Introduction¶
What is station matching?¶
Imagine you have recieved rainfall, or any kind of gauge data for that matter, from two different sources, it is likely they may use a different system of ids, names and even varying geo-location data (e.g., co-ordinate system, granularity).
Station matching is the process of pairing gauges from both networks using a combination of geo-spatial and string based metadata comparison.
What is the process of station matching?¶
All gauges in both networks are compared 1:1, both for distance and the similarity of sub-strings within the gauge names. The matches are then given a score and categorised as one of the following:
- Nothing - no matching characteristic, pair is ignored
- Accepted - high quality pairing(s), no better pairing exists
- Rank-Rejected - high quality pairing(s), better pairing exists
- Auto-Rejected - low quality pairings(s), no better pairing exists
What is the outcome of the station matching process?¶
Depending on which pipeline a user runs, they will either create 3 dataframes (accepted, rank-rejected, auto-rejected) of matches, or a final output dataframe.
The final output dataframes follows a manual-review script or notebook which is automatically generated for the user, allowing them to compare rank-rejected and auto-rejected matches to those automatically accepted, with a focus on a minimal amount of required user-input.

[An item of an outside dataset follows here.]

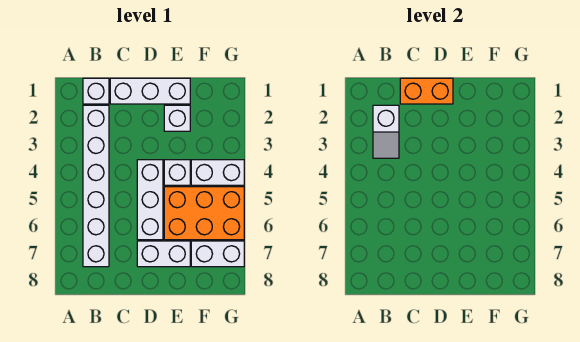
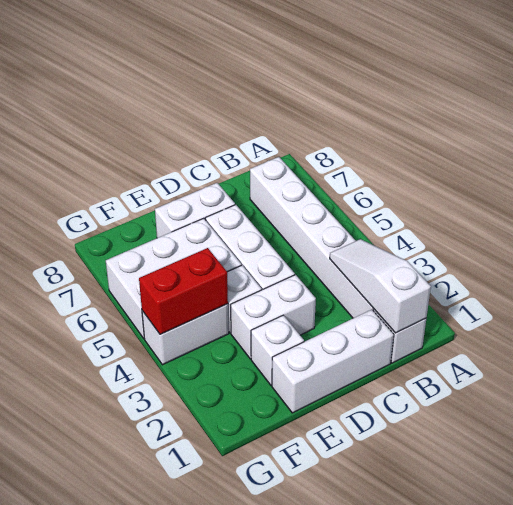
white 1x2 slope [373,105,399,158] -> white 1x3 slope [330,239,431,333]
orange 1x2 brick [400,78,453,104] -> none
orange 2x3 brick [164,187,244,240] -> white 2x3 brick [106,218,241,338]
none -> red 1x2 brick [139,248,228,334]
white 1x2 brick [191,241,244,267] -> white 1x2 brick moved to [231,275,316,359]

The user notebook creates a set of one-to-one or one-to-many pairings where they have the option to assign main and back-up gauges for those one-to-many pairings.
The process chooses to not allow many-to-many matches as this would imply there are identical stations in one or both sets of gauge metadata. Pairs of stations both with a primary and back-up gauge should ideally be matched on a one-to-one basis; main to main, back-up to back-up.
What is station comparison?¶
Station comparison is a deeper dive on matched gauges, it provides a basic summary analysis of the similarity between both timeseries, including:
- Overlap - total length, number of timesteps (all and non-NaN)
- Accumulation - total, difference (absolute and percentage)
- Statistcal summaries - R² (all and non-zero), Spearmans Rank (all and non-zero)
This can either be used to assess the quality of generated pairings, or to quickly test the similiarity of collocated gauges.